15 Aug 2024 02:00 PM
..what I mean by a timeout option is when your on the sky home screen and/or in recordings etc even when you first switch on sky Q or opened it the other ways.
If so nothing with it for saying 5 minutes it times out and goes back to the channel you were last viewing live
15 Aug 2024 02:10 PM
Posted by a Superuser, not a Sky employee. Find out moreHi @will28 Sky Q is approaching end of life. The chances of any timeout changes is practically zero.
15 Aug 2024 02:33 PM
That's a shame could of been useful to have.
End of life? What does that mean a whole new system e.g. "Sky R" or will all be forced on to the much inferior sky glass working via internet, when are sky Q boxes need replacing or were new users?
15 Aug 2024 02:38 PM
Posted by a Superuser, not a Sky employee. Find out moreThe whole 'satellite' style of receiving a TV signal will end towards the end of the decade when the fuel powering the satellites runs out. At this stage the alternatives will be Stream or Glass.
15 Aug 2024 02:40 PM
@will28 it is the satellites themselves that will stop working in a few years time rather than the skyQ boxes.

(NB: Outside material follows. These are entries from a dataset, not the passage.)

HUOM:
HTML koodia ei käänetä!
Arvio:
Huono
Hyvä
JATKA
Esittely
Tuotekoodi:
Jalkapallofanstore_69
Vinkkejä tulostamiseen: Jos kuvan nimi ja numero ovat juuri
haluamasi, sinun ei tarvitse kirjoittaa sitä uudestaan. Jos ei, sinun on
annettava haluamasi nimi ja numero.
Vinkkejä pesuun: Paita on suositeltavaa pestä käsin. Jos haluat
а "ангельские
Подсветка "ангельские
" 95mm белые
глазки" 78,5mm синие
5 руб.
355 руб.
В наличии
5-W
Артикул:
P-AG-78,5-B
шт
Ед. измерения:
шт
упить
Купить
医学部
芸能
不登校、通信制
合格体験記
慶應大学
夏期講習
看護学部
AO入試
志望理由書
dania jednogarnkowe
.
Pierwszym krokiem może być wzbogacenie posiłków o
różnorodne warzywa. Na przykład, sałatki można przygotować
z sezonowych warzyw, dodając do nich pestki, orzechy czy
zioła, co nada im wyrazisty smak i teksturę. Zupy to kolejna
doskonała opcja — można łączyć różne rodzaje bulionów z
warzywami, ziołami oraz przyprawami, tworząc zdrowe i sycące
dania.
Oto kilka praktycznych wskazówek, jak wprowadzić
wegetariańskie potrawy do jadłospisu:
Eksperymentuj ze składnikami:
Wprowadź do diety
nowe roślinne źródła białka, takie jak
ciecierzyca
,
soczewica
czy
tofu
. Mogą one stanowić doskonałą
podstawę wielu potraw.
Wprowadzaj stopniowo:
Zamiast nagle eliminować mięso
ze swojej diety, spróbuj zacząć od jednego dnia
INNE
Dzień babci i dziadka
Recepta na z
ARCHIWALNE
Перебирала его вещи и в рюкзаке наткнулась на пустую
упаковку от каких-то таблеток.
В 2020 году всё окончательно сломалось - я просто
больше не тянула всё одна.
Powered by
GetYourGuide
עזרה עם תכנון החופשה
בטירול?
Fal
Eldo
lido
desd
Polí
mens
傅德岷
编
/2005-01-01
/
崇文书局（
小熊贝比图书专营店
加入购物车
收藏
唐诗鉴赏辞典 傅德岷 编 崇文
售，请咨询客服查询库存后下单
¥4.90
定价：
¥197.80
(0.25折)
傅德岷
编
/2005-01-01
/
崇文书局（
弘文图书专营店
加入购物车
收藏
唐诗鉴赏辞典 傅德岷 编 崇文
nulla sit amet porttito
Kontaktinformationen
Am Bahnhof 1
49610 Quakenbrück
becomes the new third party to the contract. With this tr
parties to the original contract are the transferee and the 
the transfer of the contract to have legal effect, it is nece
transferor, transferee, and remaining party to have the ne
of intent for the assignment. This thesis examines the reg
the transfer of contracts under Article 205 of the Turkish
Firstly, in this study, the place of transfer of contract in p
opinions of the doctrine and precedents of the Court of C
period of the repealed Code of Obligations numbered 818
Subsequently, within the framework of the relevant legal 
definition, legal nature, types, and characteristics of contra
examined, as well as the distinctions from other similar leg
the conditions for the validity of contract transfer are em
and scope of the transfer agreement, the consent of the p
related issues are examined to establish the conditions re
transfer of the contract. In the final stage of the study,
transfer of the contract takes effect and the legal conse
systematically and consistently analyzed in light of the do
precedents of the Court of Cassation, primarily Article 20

Yes we will be forced to move to Glass or the other Internet based system.
Unfortunately, sky+ problems are giving Q users a foretaste of the lack of functionality that a streaming service without recording facilities offers.
15 Aug 2024 03:33 PM - last edited: 15 Aug 2024 05:23 PM
Posted by a Superuser, not a Sky employee. Find out more
@Daniel0210 wrote:
The whole 'satellite' style of receiving a TV signal will end towards the end of the decade when the fuel powering the satellites runs out.
Satellites are generally solar-powered (although some have nuclear fuel cells)
It's positioning propellant which is expended from a finite on-board supply, and without that the precision of their location starts to degrade to the point where they either have to be parked in a 'graveyard' or deorbited.
15 Aug 2024 04:10 PM
surely they can launch new satellites or go up there and refuel them I mean sat navnin cars and GPS in general won't be allowed to just stop working.
But at any rate if one day were forced on to sky by internet hope it's lot better than glass I've seen reports of how that freezes,lags doesn't work well. Also the cost will have to be on the same as sky Q anyway as you said it's what 6+ years away so will all cross that bridge later 😂
15 Aug 2024 04:15 PM
Posted by a Superuser, not a Sky employee. Find out more
@will28 wrote:surely they can launch new satellites
Yup, but they're expensive.
15 Aug 2024 04:27 PM - last edited: 15 Aug 2024 05:44 PM
Posted by a Superuser, not a Sky employee. Find out more
@will28 wrote:
surely they can launch new satellites or go up there and refuel them I mean sat navnin cars and GPS in general won't be allowed to just stop working.
No current satellite was designed to be refueled in orbit, and consequently there's no existing space vehicle to carry out such a task. New broadcast platforms cost around £100,000,000 each to build and launch, and it's unlikely anyone is now prepared to invest that kind of money to continue to provide the UK (which has a relatively small number of households compared to continental Europe) with a television technology from the last century. GPS is an entirely different system operated by the US Government using its own dedicated fleet of over 30 orbiters: there's also an EU version called Galileo with more than 20 satellites in orbit.
But at any rate if one day were forced on to sky by internet hope it's lot better than glass I've seen reports of how that freezes,lags doesn't work well.
Glass works fine with sufficient bandwidth to the address and adequate local WiFi. The television sets themselves are now rather elderly and not particularly well specified, but that's a different issue. Stream pucks deliver the same Sky subscription content and are better value.
Also the cost will have to be on the same as sky Q anyway as you said it's what 6+ years away so will all cross that bridge later
The Sky contract with SES (which owns and operates the trio of Astra satellites at 28.2E that have a footprint over the UK and Ireland) runs up until the end of 2028: serious commercial decisions will have to be made well before then.